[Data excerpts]
↓↓↓

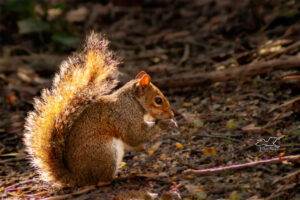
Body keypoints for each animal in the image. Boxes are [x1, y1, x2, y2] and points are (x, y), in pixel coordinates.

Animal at [24, 32, 177, 187]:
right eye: (158, 100)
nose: (171, 114)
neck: (133, 101)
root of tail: (79, 177)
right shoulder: (125, 115)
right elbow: (136, 135)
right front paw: (167, 124)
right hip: (106, 152)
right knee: (102, 181)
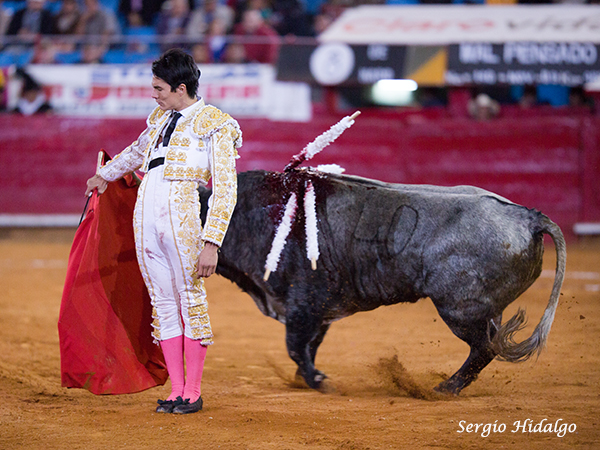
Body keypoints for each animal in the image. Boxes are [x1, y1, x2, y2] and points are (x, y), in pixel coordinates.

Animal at [200, 169, 568, 394]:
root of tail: (527, 217)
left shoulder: (303, 303)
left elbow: (295, 346)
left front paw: (317, 380)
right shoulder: (318, 310)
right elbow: (309, 347)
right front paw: (306, 379)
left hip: (461, 310)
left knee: (483, 348)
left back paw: (444, 388)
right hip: (483, 311)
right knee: (487, 347)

↑↑↑

◆ **What this task involves**
Copy every line of the records exactly as it is written, but not the pictures.

◆ **Response for this exercise**
Body keypoints for each animal in the image. Boxes are [x1, y1, x2, y2] and points are (x, y), in pixel coordinates.

Animal at [24, 32, 177, 187]:
right eye: (158, 100)
nose: (171, 114)
neck: (133, 101)
root of tail: (79, 177)
right shoulder: (125, 115)
right elbow: (136, 135)
right front paw: (167, 124)
right hip: (106, 152)
right knee: (102, 181)
Body keypoints for each animal in the image. Boxes are [x1, y1, x2, y2] and points are (x, y), in pixel coordinates.

Animal at [200, 169, 568, 394]:
root of tail: (527, 217)
left shoulder: (303, 303)
left elbow: (295, 346)
left front paw: (317, 380)
right shoulder: (318, 310)
right elbow: (309, 347)
right front paw: (306, 379)
left hip: (461, 310)
left knee: (483, 348)
left back paw: (444, 388)
right hip: (483, 311)
right knee: (487, 347)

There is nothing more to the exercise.